Im Juli 2015 besuchte Ministerin Nahles eine Reihe von Unternehmen und Institutionen, die sich bereits mit den Herausforderungen der Digitalisierung in der betrieblichen Praxis auseinandersetzen. Sie informierte sich vor Ort darüber, mit welchen Problemen Unternehmen und ihre Belegschaften konfrontiert sind und wie innovative Lösungsansätze aussehen können. Über die Facebook-Seite des BMAS und der Ministerin konnte die Sommerreise der Ministerin mitverfolgt werden

Die Webseite www.arbeitenviernull.de macht den Dialogprozess Arbeiten 4.0 transparent. Sie sammelt die Beiträge der Bürgerinnen und Bürger, die bis zum Ende des Dialogprozesses mitdiskutiert haben. Der Bürgerdialog läuft aber nicht nur online: Mit dem Futurale Filmfestival, das von Herbst 2015 bis Herbst 2016 auf Tour durch 27 Städte in Deutschland, Österreich und der Schweiz ging, wurde der Dialog in die breite Fläche getragen, und die Bürgerinnen und Bürger konnten sich auf diesem Wege einbringen: Wie wollen wir in Zukunft arbeiten? Und welche Spielregeln braucht es dafür? Die Anregungen aus diesem Diskussionsprozess wurden vom Bundesministerium für Arbeit und Soziales aufgenommen und für das Weißbuch Arbeiten 4.0 berücksichtigt.

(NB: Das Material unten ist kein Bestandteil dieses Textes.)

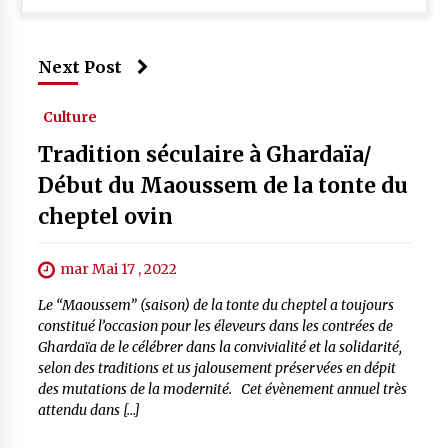
Next Post
Culture
Tradition séculaire à Ghardaïa/
Début du Maoussem de la tonte du
cheptel ovin
mar Mai 17 , 2022
Le “Maoussem” (saison) de la tonte du cheptel a toujours
constitué l’occasion pour les éleveurs dans les contrées de
Ghardaïa de le célébrer dans la convivialité et la solidarité,
selon des traditions et us jalousement préservées en dépit
des mutations de la modernité. Cet évènement annuel très
attendu dans […]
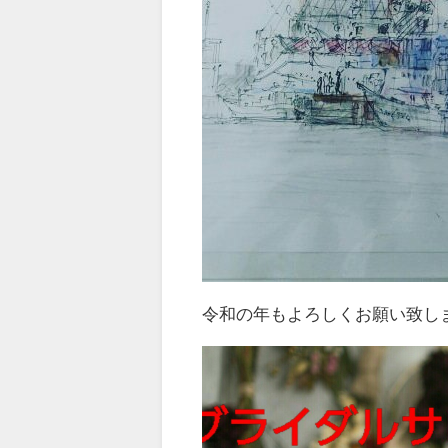
令和の年もよろしくお願い致しま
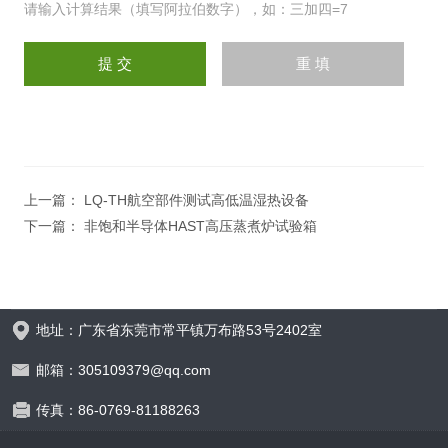
请输入计算结果（填写阿拉伯数字），如：三加四=7
上一篇：
LQ-TH航空部件测试高低温湿热设备
下一篇：
非饱和半导体HAST高压蒸煮炉试验箱
地址：广东省东莞市常平镇万布路53号2402室
邮箱：305109379@qq.com
传真：86-0769-81188263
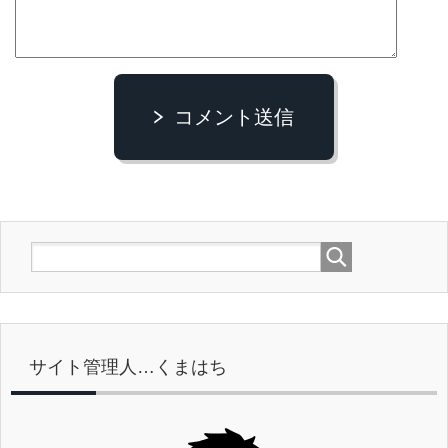
コメント送信
サイト管理人…くまはち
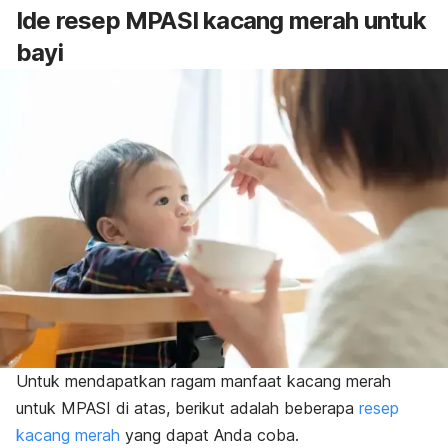
Ide resep MPASI kacang merah untuk
bayi
Untuk mendapatkan ragam manfaat kacang merah
untuk MPASI di atas, berikut adalah beberapa
resep
kacang merah
yang dapat Anda coba.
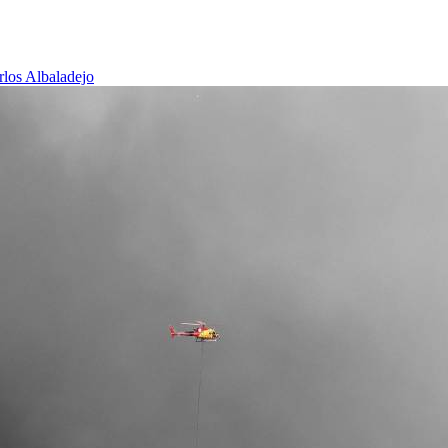
rlos Albaladejo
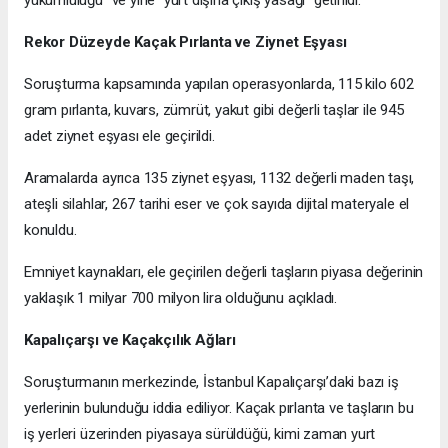
yükümlülüğü” ve yine “yurt dışına çıkış yasağı” getirildi.
Rekor Düzeyde Kaçak Pırlanta ve Ziynet Eşyası
Soruşturma kapsamında yapılan operasyonlarda, 115 kilo 602
gram pırlanta, kuvars, zümrüt, yakut gibi değerli taşlar ile 945
adet ziynet eşyası ele geçirildi.
Aramalarda ayrıca 135 ziynet eşyası, 1132 değerli maden taşı,
ateşli silahlar, 267 tarihi eser ve çok sayıda dijital materyale el
konuldu.
Emniyet kaynakları, ele geçirilen değerli taşların piyasa değerinin
yaklaşık 1 milyar 700 milyon lira olduğunu açıkladı.
Kapalıçarşı ve Kaçakçılık Ağları
Soruşturmanın merkezinde, İstanbul Kapalıçarşı’daki bazı iş
yerlerinin bulunduğu iddia ediliyor. Kaçak pırlanta ve taşların bu
iş yerleri üzerinden piyasaya sürüldüğü, kimi zaman yurt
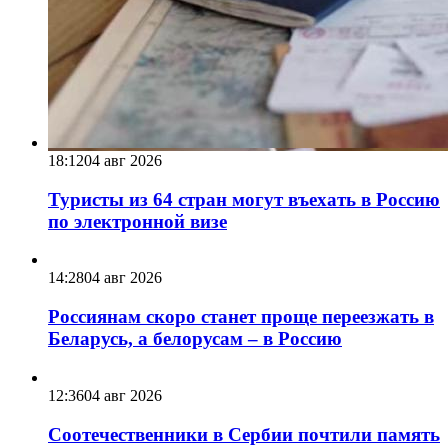
18:12
04 авг 2026
Туристы из 64 стран могут въехать в Россию
по электронной визе
14:28
04 авг 2026
Россиянам скоро станет проще переезжать в
Беларусь, а белорусам – в Россию
12:36
04 авг 2026
Соотечественники в Сербии почтили память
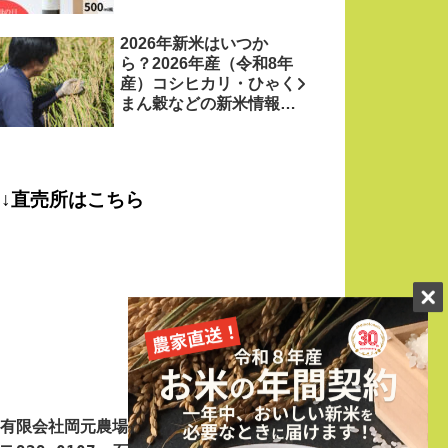
2026年新米はいつか
ら？2026年産（令和8年
産）コシヒカリ・ひゃく
まん穀などの新米情報を
お米農家がお届け！
↓直売所はこちら
有限会社岡元農場
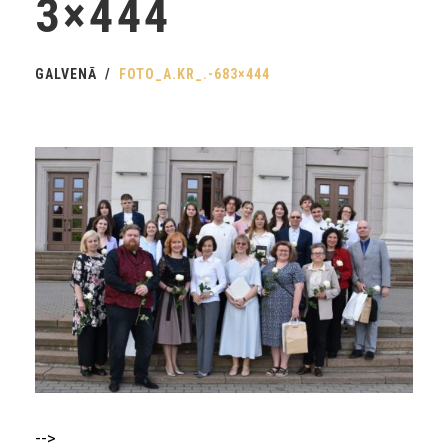
3×444
GALVENĀ
FOTO_A.KR_.-683×444
-->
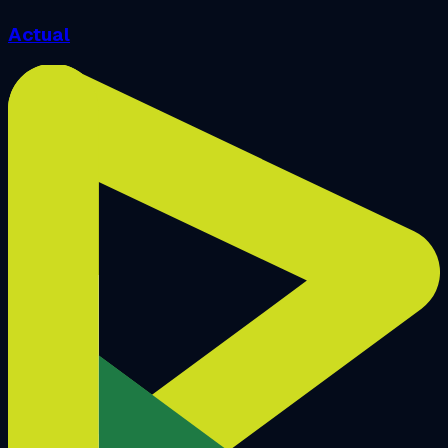
Actual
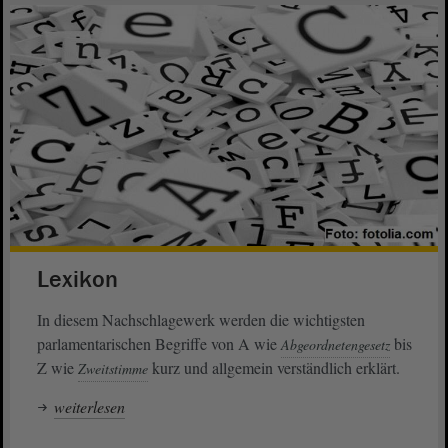
Lexikon
In diesem Nachschlagewerk werden die wichtigsten
parlamentarischen Begriffe von A wie
bis
Abgeordnetengesetz
Z wie
kurz und allgemein verständlich erklärt.
Zweitstimme
weiterlesen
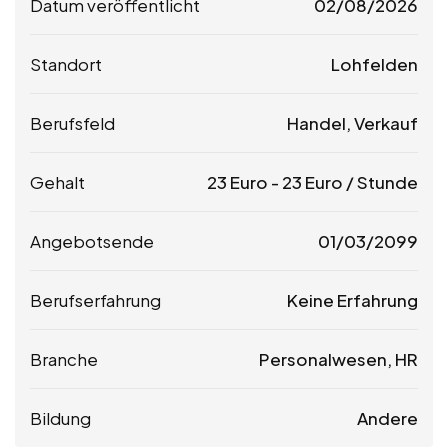
Datum veröffentlicht
02/08/2026
Standort
Lohfelden
Berufsfeld
Handel, Verkauf
Gehalt
23
Euro
-
23
Euro
/ Stunde
Angebotsende
01/03/2099
Berufserfahrung
Keine Erfahrung
Branche
Personalwesen, HR
Bildung
Andere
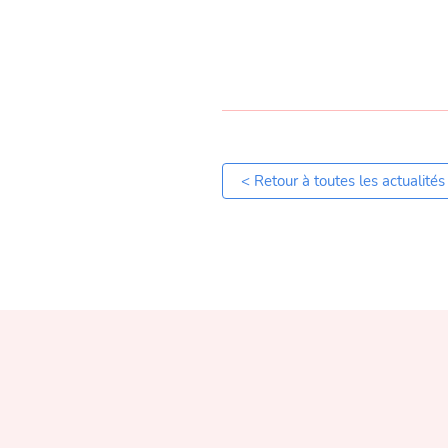
< Retour à toutes les actualités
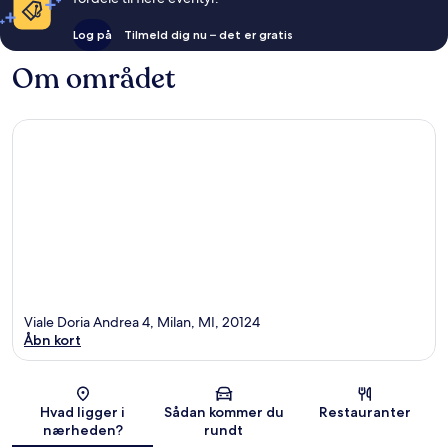
Log på
Tilmeld dig nu – det er gratis
Om området
Viale Doria Andrea 4, Milan, MI, 20124
Åbn kort
Kort
Hvad ligger i
Sådan kommer du
Restauranter
nærheden?
rundt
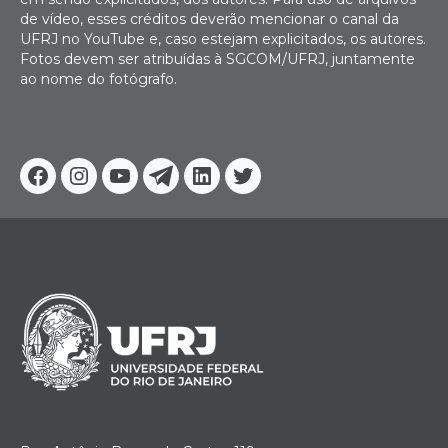
de vídeo, esses créditos deverão mencionar o canal da
UFRJ no YouTube e, caso estejam explicitados, os autores.
Fotos devem ser atribuídas à SGCOM/UFRJ, juntamente
ao nome do fotógrafo.
Facebook
Instagram
Youtube
Telegram
Linkedin
Twitter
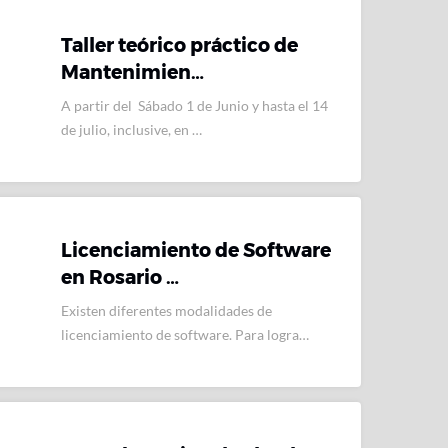
Taller teórico práctico de
Mantenimien…
A partir del Sábado 1 de Junio y hasta el 14
de julio, inclusive, en …
Licenciamiento de Software
en Rosario …
Existen diferentes modalidades de
licenciamiento de software. Para logra…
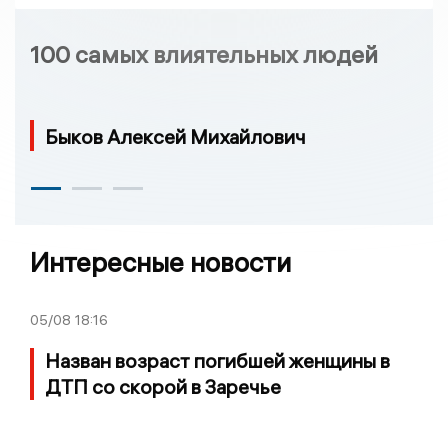
100 самых влиятельных людей
Быков Алексей Михайлович
Интересные новости
05/08
18:16
Назван возраст погибшей женщины в
ДТП со скорой в Заречье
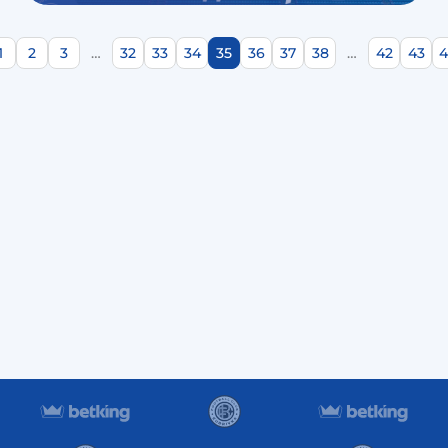
1
2
3
…
32
33
34
35
36
37
38
…
42
43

Studien und Forschungsvorhaben

Im Laufe des Prozesses führte das Bundesministerium für Arbeit und Soziales eine Reihe von Studien und Forschungsvorhaben durch. Im Vordergrund standen dabei die Fragen: Welche Auswirkungen hat die Digitalisierung auf die Arbeitswelt? Welche Ansprüche an Arbeit und den Sozialstaat existieren in der Gesellschaft und wie können diese aufgegriffen werden? Die Studien können in den jeweiligen Themenräumen recherchiert werden.

Weißbuch

Der Dialog fand Ende 2016 mit dem Weißbuch Arbeiten 4.0 seinen Abschluss. In diesem Dokument finden sich die gewonnenen Erkenntnisse und Ergebnisse aus dem Dialog wieder, darüber hinaus werden Gestaltungsoptionen erörtert.